A few focused questions to understand how it behaves in the real world:
Core design & reliability
What protects recent/ hot in-memory data if a node dies? Is there a write-ahead log (on disk or external log like Kafka) or replication, or do we accept some loss between snapshots?
How does sharding and failover work? If a shard is down, can reads fan out to replicas, and how are writes handled?
When memory gets tight, what’s the backpressure plan—slow senders, drop data, or some other smarter approach?
How do you handle late or out-of-order samples after a rollup/export—can you backfill/compact Parquet to fix history? Are there any plans to do this?
Queries
Will there be any plans for data models and different metric types for the hot in memory store like gauge, counter etc.?
Performance & sizing
The sub-ms reads are great, is there a Linux version for the performance reports so it's easier to compare with other products?
Along with the throughput/ latency details I found on Github, are you able to share the memory/ CPU overhead/ GC details etc. for the benchmarks?

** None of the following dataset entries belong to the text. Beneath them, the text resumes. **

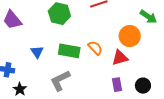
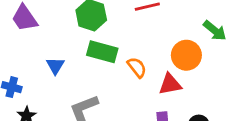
green rectangle: (69, 51) -> (102, 52), moved

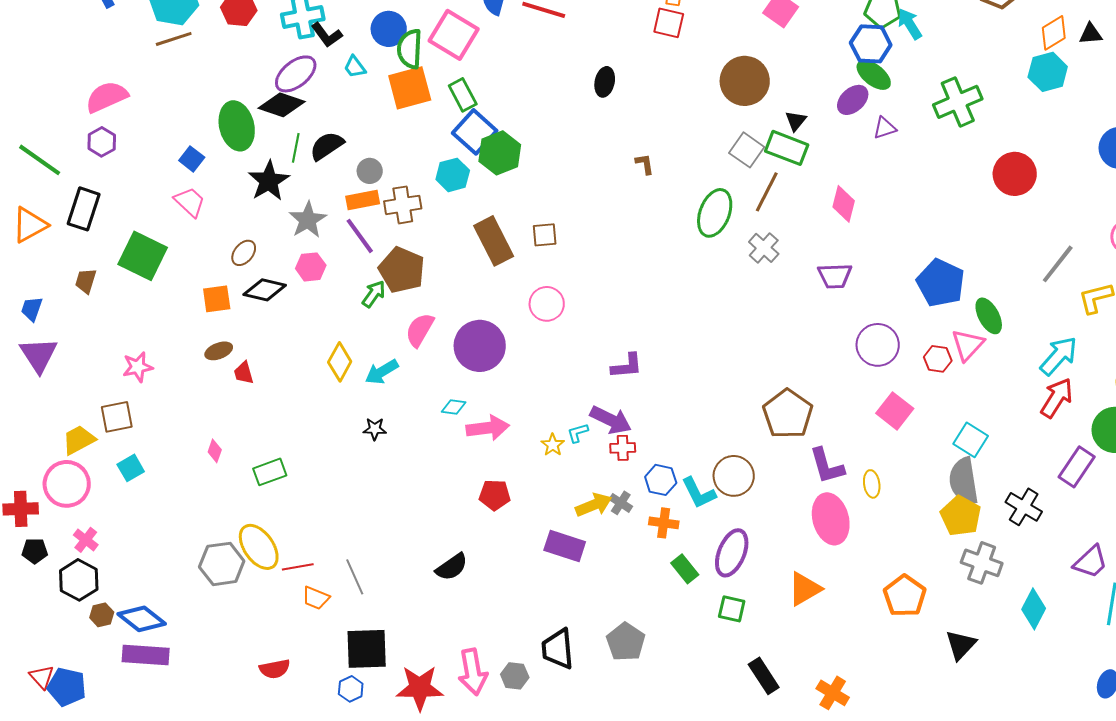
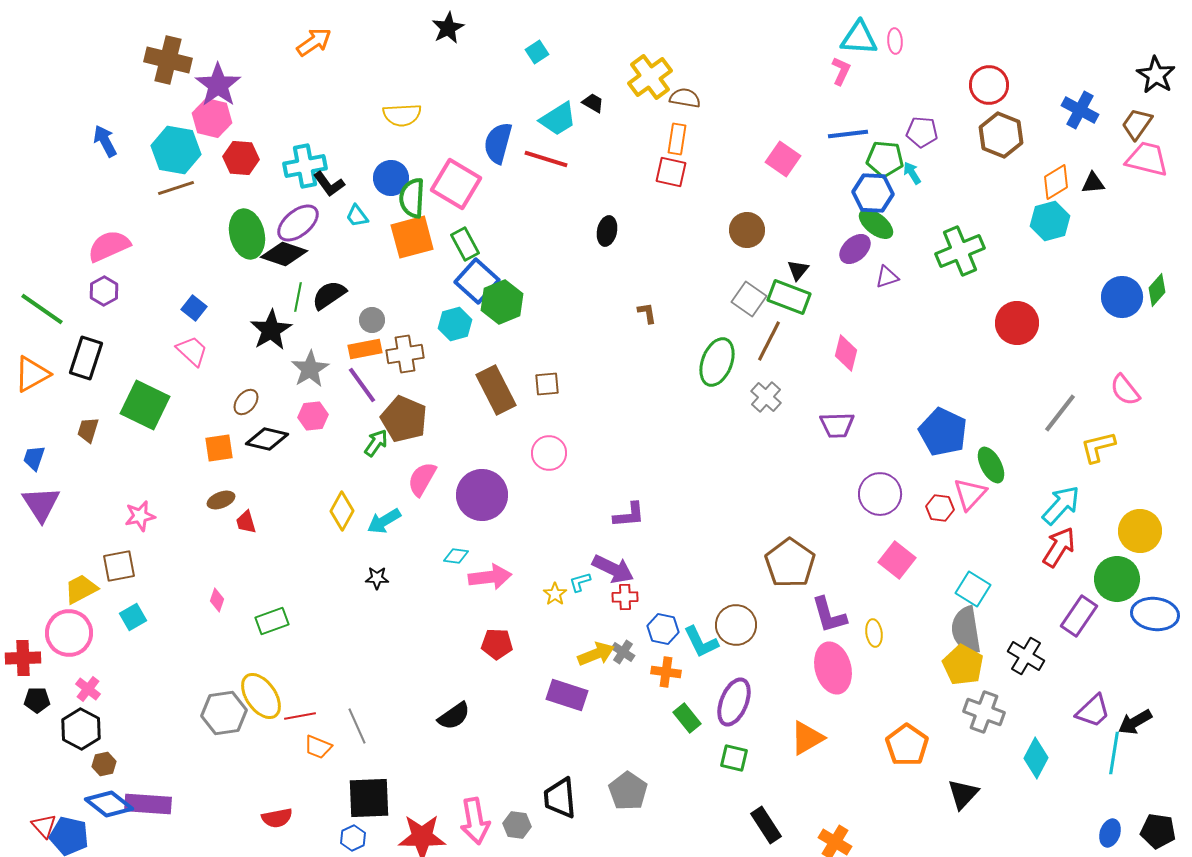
cyan arrow: (910, 24) -> (912, 173), size x0.7
brown circle: (745, 81) -> (747, 230), size x0.7
green ellipse: (237, 126) -> (247, 234), moved
blue diamond: (142, 619) -> (109, 804), moved

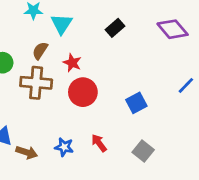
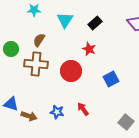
cyan triangle: (61, 24) -> (65, 20), moved
red star: (72, 63) -> (89, 49), moved
gray square: (143, 151) -> (126, 122), moved

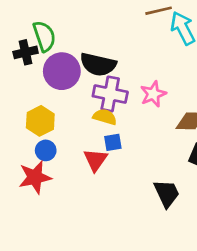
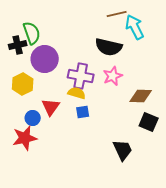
black semicircle: (98, 64) -> (109, 47), moved
yellow hexagon: (40, 121) -> (23, 84), moved
red triangle: (95, 160) -> (51, 107), moved

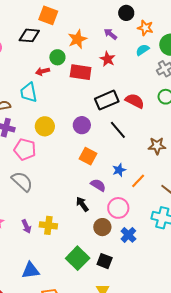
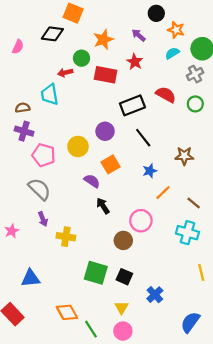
red semicircle: (135, 101) -> (166, 95), moved
yellow circle: (45, 126) -> (78, 146), moved
orange square: (88, 156) -> (110, 164), turned 30
blue star: (119, 170) -> (150, 171), moved
purple semicircle: (98, 185) -> (92, 181), moved
black arrow: (82, 204) -> (103, 206), moved
purple arrow: (26, 226) -> (43, 219), moved
blue cross: (128, 235) -> (155, 295), moved
green square: (78, 258) -> (96, 273), turned -30
blue triangle: (31, 270) -> (31, 278), moved

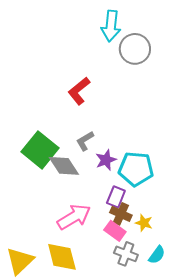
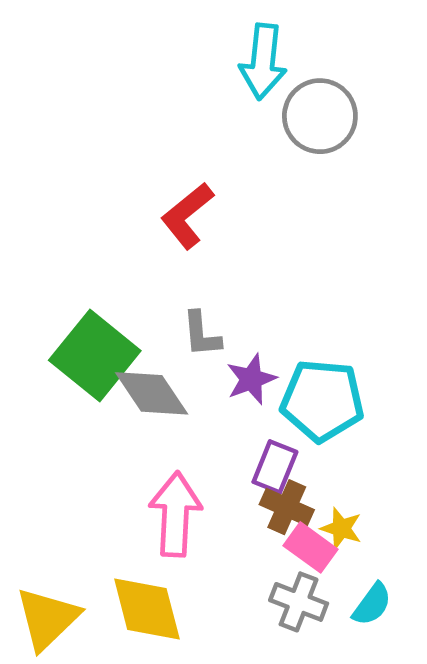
gray L-shape: (85, 141) -> (201, 334), turned -65
pink arrow: (74, 217) -> (175, 514), turned -56
pink rectangle: (115, 231) -> (310, 547), moved

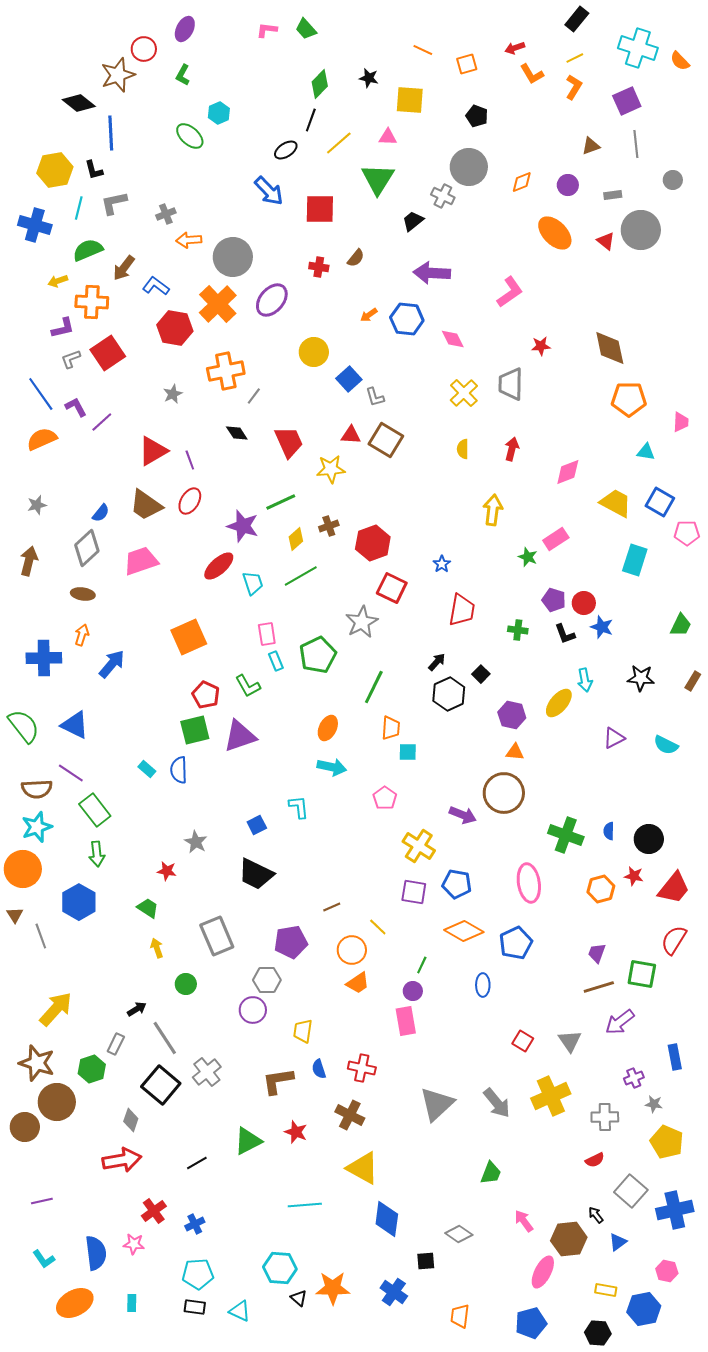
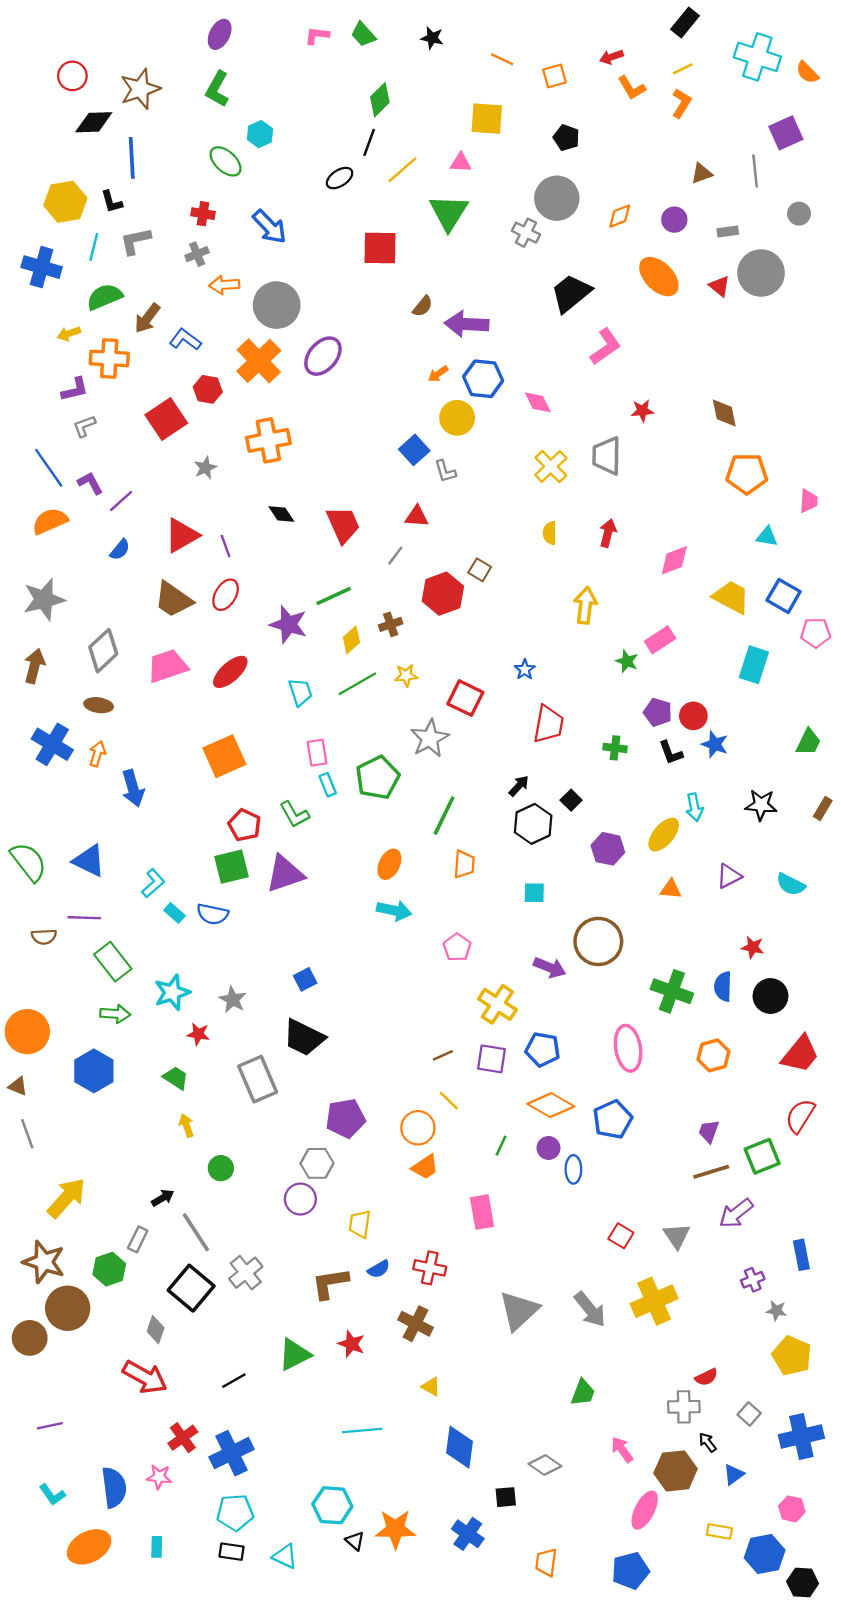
red circle: (144, 49) -> (72, 76), moved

What is the rough recommended sizing for RAM/ CPU for different ingestion inputs in terms of bytes per sample or traffic estimation.
Lake/Parquet details
Considering most people use some other solution like prometheus etc. at this point, will there be an easier migration strategy by Okapi ?
Will Okapi be able to serve a single query across hot (memory) + cold (Parquet) seamlessly, or should older ranges be pushed entirely to the lake side and analyzed through OLAP systems ?
Ops & security
Snapshots can slow ingest—are those pauses tunable and bounded? Any metrics/alerts for export lag, memory pressure, or cardinality spikes?
A couple of end-to-end examples (for queries) and a Helm chart/Terraform module would make trials much easier.
Are there any additional monitoring and observability implemented or have plans for Okapi itself?
Overall: promising approach with a strong cost/flexibility angle. If you share Linux+concurrency benchmarks, ingest compatibility, and lake table format plans (Iceberg/Delta), I think a lot of folks here will try it out.
I realize some of the questions I raised may not be fully addressed yet given how early the project is. My goal isn’t to nitpick but to understand the direction the Okapi core team is planning to take and how they’re thinking about these areas over time. Really appreciate the work so far and looking forward to seeing how it evolves.